Many physical traumas, like those which could be sustained in a motor vehicle accident, can cause sudden hair loss, Stress-related situations can result in abrupt and noticeable thinning and loss of hair, and may occur two to three months after the accident or original trauma.

Hair loss can be caused by many common and unusual factors, from dietary deficiencies to tight or harsh hair styling regimens to stress from a car accident. For the individual experiencing the unexpected hair loss, getting to the source of the issue is usually a priority, as concern about losing hair can add additional emotional stress.

Stress-Related Alopecia Areata

Alopecia areata is a medical condition in which the immune system overreacts and attacks an individual’s hair follicles, causing the hair to fall out. Alopecia areata can appear as a single bald spot or can develop to almost total baldness, depending on the severity of the case.

Stress-Related Telogen Effluvium

Another condition, known as telogen effluvium, can also be caused by trauma and stress. Telogen effluvium is most often a delayed hair loss beginning two or three months after the traumatic accident or stressful event, and the victim may not even associate the hair loss with the original traumatic incident.

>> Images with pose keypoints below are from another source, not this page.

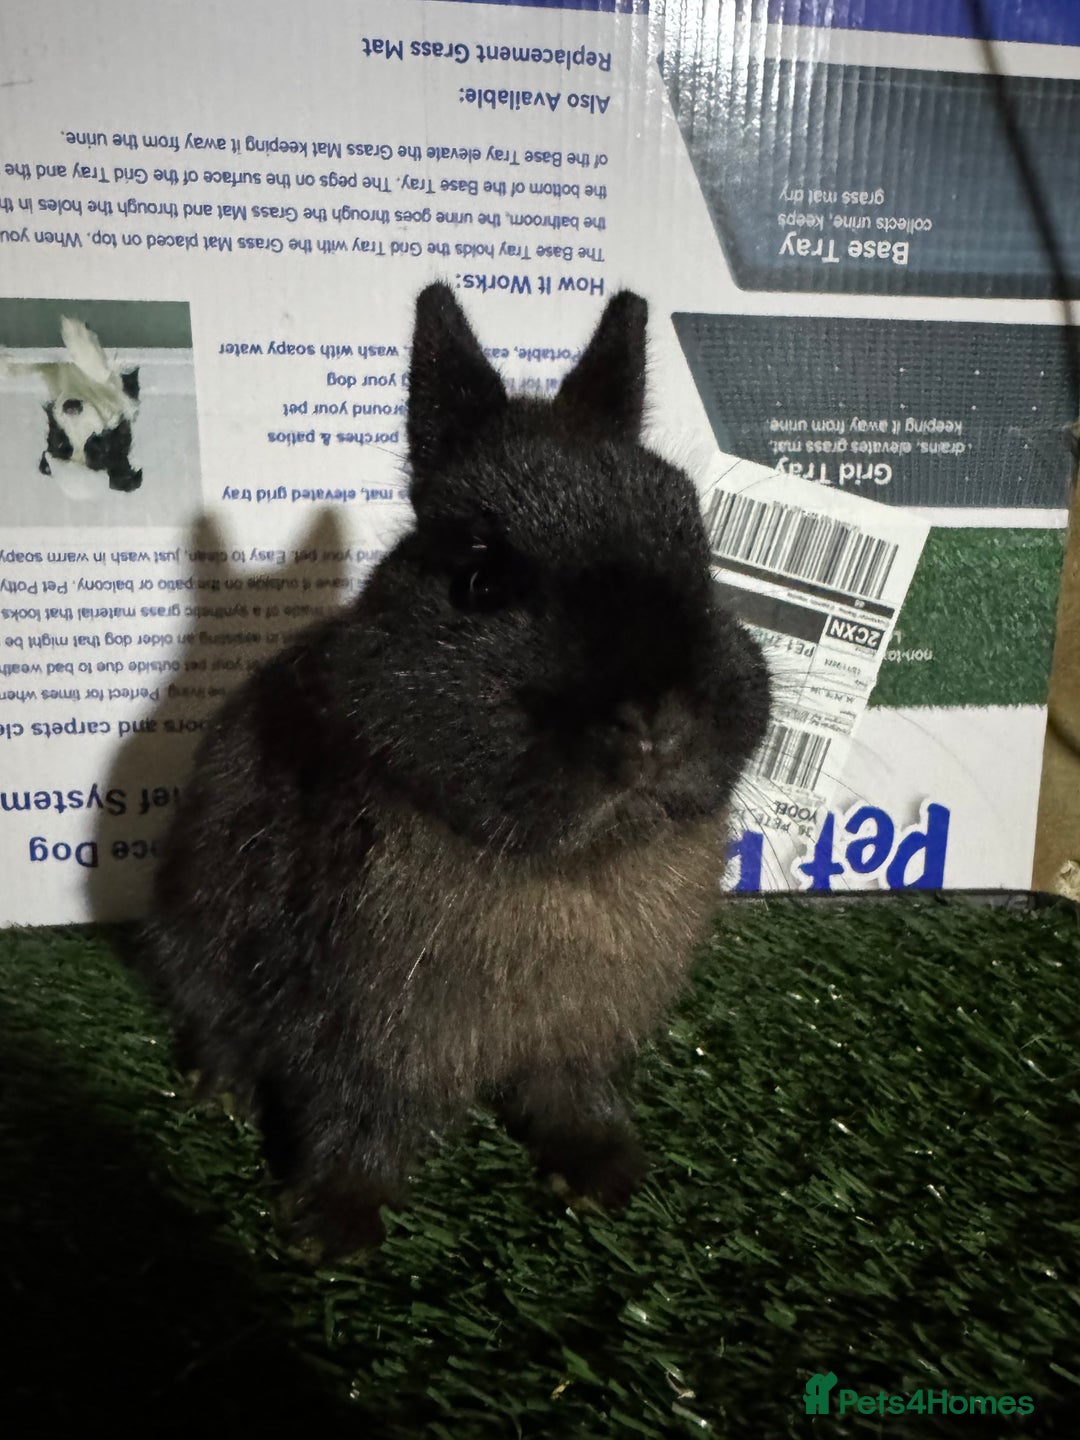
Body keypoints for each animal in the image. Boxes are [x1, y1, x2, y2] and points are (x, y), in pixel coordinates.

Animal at [145, 283, 771, 1255]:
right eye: (480, 584)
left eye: (699, 552)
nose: (656, 724)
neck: (561, 867)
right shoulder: (348, 1029)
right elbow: (355, 1119)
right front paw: (331, 1227)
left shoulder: (581, 1039)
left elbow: (576, 1097)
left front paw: (602, 1176)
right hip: (194, 931)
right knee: (213, 1020)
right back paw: (221, 1093)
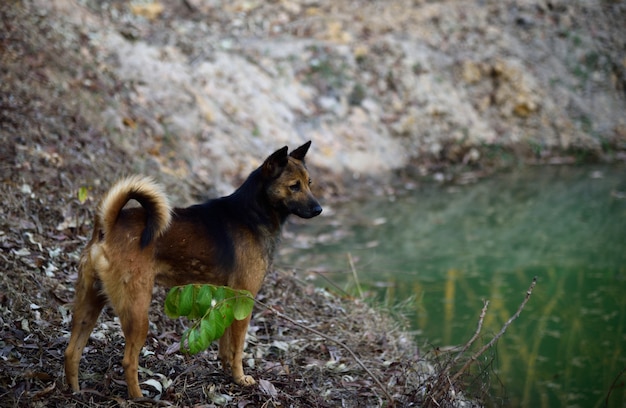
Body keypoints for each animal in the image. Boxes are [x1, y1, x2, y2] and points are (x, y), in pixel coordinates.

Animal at [64, 141, 322, 398]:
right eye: (294, 186)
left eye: (309, 183)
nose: (319, 209)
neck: (251, 215)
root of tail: (107, 227)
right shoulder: (244, 300)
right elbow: (238, 348)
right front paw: (240, 378)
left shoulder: (228, 299)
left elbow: (226, 345)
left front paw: (226, 371)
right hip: (137, 312)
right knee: (128, 361)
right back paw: (138, 398)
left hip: (89, 304)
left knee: (72, 351)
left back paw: (74, 392)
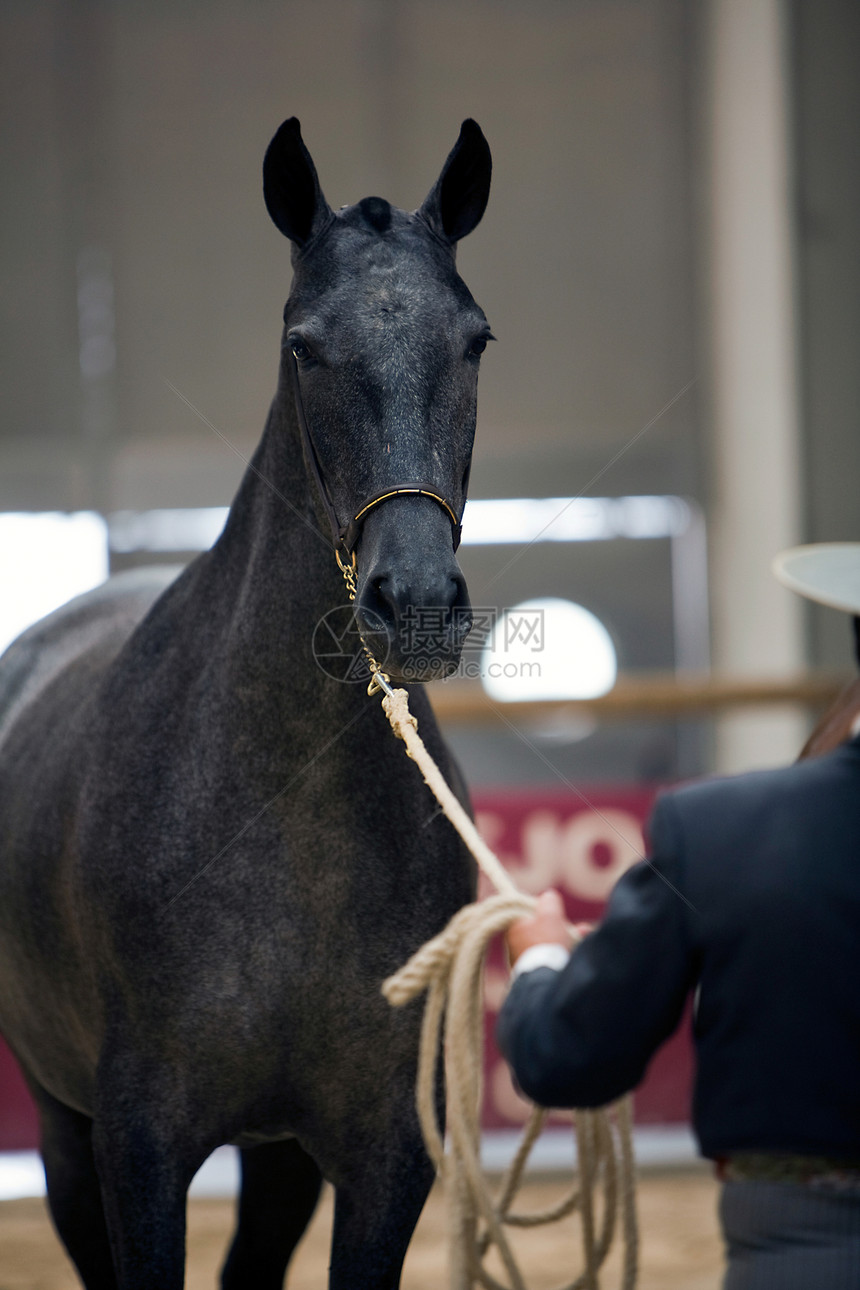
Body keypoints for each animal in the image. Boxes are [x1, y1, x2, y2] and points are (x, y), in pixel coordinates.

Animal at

Adrenaline is a hormone released by the body when it is under threat or cope with stress; it readies the body for fight or flight. It affects the hair follicles by pushing them prematurely into their natural resting or “non-growing” state. 

The hair grows and rests in cycles which include:

  • The anagen (growth) phase
  • The catagen (transitional) phase
  • The telogen (resting) phase

Telogen effluvium is connected to the telogen phase. In the normal hair cycle, 5 to 10 percent of the hair on an individual’s head is in the resting period at any given time.

With telogen effluvium, the anagen phase slows, so that fewer hairs enter the transitional and growth phases. With this condition, a larger than the usual number of hair follicles move into the resting telogen phase, which leads to the shedding of hair. The primary symptom of telogen effluvium is an increased amount of hair being shed. The individual may notice that when they wash or brush their hair, more hair falls out than usual. They may also see more hair in the shower drain or on their pillow. 

Treating Stress-Related Hair Loss

Both telogen effluvium and alopecia areata require a diagnosis from a qualified hair transplant doctor like Dr. Robin Unger before any treatment can begin. The doctor will likely take a medical history from the patient before carefully considering and weighing the symptoms. The doctor can then create a customized treatment plan, aiming to prevent further hair loss and stimulate regrowth.